TEXT SEGMENT:
Segment Open

TeetheCeeofDavedom Sat 24-Feb-07 21:17:28

Go out for the day and leave him with his DD for the whole day. Chuck him in at the deep end and take soem time for yourself. Tell him you'll keep doing it till he comes to life and has some small input in your lives.

Tell him that if you left and he opnly got to see his dd every other weekend his life would be crap and a lot harder work then piutting in just a small amount of effort.

foxybrown Sat 24-Feb-07 21:18:32

Have you tried expressing yet? Perhaps you need a breather. I reckon men can be a bit scared of little, fragile babies - and feel a bit useless as we supposedly have all the maternal stuff going on so we automatically know what we are doing
Take an hour. Get a paper, have a coffee, leave him in charge with a bottle of your finest. He'll cope.
But I admit, I sometimes need to have a full on tantrum my 2 year old would be proud of to get DH's attention. Then he takes over with the kids and does a good job. Extreme measures!

Segment Closed

EXTRACTED RECORDS:

Segment Open

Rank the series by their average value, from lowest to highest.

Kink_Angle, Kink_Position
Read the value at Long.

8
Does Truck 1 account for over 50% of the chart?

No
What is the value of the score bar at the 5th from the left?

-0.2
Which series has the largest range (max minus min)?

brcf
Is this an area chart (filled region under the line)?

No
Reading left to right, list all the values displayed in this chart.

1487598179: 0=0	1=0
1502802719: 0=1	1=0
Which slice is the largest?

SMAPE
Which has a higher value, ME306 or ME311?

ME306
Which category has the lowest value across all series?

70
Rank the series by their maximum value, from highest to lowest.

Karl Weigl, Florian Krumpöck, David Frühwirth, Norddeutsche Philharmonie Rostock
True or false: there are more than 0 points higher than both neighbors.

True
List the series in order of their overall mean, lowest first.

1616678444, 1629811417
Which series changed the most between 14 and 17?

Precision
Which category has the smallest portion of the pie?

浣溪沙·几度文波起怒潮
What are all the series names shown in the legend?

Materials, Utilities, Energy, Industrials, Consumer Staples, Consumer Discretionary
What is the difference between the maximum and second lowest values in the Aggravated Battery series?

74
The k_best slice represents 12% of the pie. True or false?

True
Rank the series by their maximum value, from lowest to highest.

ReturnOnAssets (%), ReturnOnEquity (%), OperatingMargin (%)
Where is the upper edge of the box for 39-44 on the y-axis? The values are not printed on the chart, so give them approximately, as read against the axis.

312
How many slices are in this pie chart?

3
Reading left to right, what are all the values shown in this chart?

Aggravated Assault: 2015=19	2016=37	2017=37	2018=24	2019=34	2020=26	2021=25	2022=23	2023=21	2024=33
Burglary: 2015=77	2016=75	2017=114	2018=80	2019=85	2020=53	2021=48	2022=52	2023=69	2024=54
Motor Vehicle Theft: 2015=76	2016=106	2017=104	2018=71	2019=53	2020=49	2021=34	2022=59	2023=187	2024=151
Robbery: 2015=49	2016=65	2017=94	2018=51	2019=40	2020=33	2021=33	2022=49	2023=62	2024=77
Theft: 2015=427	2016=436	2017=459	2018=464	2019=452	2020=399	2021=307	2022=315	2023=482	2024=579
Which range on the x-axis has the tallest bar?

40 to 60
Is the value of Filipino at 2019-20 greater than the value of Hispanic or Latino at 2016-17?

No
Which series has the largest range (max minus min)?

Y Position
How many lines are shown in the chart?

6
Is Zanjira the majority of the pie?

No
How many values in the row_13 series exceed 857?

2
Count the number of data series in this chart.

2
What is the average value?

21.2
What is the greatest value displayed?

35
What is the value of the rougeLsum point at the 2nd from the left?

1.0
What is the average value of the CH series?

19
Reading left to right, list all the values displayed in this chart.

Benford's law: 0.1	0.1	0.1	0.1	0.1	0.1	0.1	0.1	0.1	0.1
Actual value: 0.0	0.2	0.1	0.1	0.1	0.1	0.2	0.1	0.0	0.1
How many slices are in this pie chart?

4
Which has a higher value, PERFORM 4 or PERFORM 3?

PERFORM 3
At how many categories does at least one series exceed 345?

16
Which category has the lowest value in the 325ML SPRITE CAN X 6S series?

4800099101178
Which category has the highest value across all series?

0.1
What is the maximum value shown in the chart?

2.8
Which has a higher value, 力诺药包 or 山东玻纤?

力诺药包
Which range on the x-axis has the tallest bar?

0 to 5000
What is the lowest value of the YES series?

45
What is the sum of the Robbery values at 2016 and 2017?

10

Segment Closed

LIST OF TASKS:
A. Using the forum posts, list every instruction foxybrown gives in the two sentences that begin "Take an hour."
B. Write out a passage from the forum posts word for word. Begin at the words that contain "TeetheCeeofDavedom Sat 24-Feb-07" and stop after "finest. He'll cope.".

SOLVED PROBLEMS:
A.
- Take an hour.
- Get a paper.
- Have a coffee.
- Leave him in charge with a bottle of your finest.

B.
TeetheCeeofDavedom Sat 24-Feb-07 21:17:28

Go out for the day and leave him with his DD for the whole day. Chuck him in at the deep end and take soem time for yourself. Tell him you'll keep doing it till he comes to life and has some small input in your lives.

Tell him that if you left and he opnly got to see his dd every other weekend his life would be crap and a lot harder work then piutting in just a small amount of effort.

foxybrown Sat 24-Feb-07 21:18:32

Have you tried expressing yet? Perhaps you need a breather. I reckon men can be a bit scared of little, fragile babies - and feel a bit useless as we supposedly have all the maternal stuff going on so we automatically know what we are doing
Take an hour. Get a paper, have a coffee, leave him in charge with a bottle of your finest. He'll cope.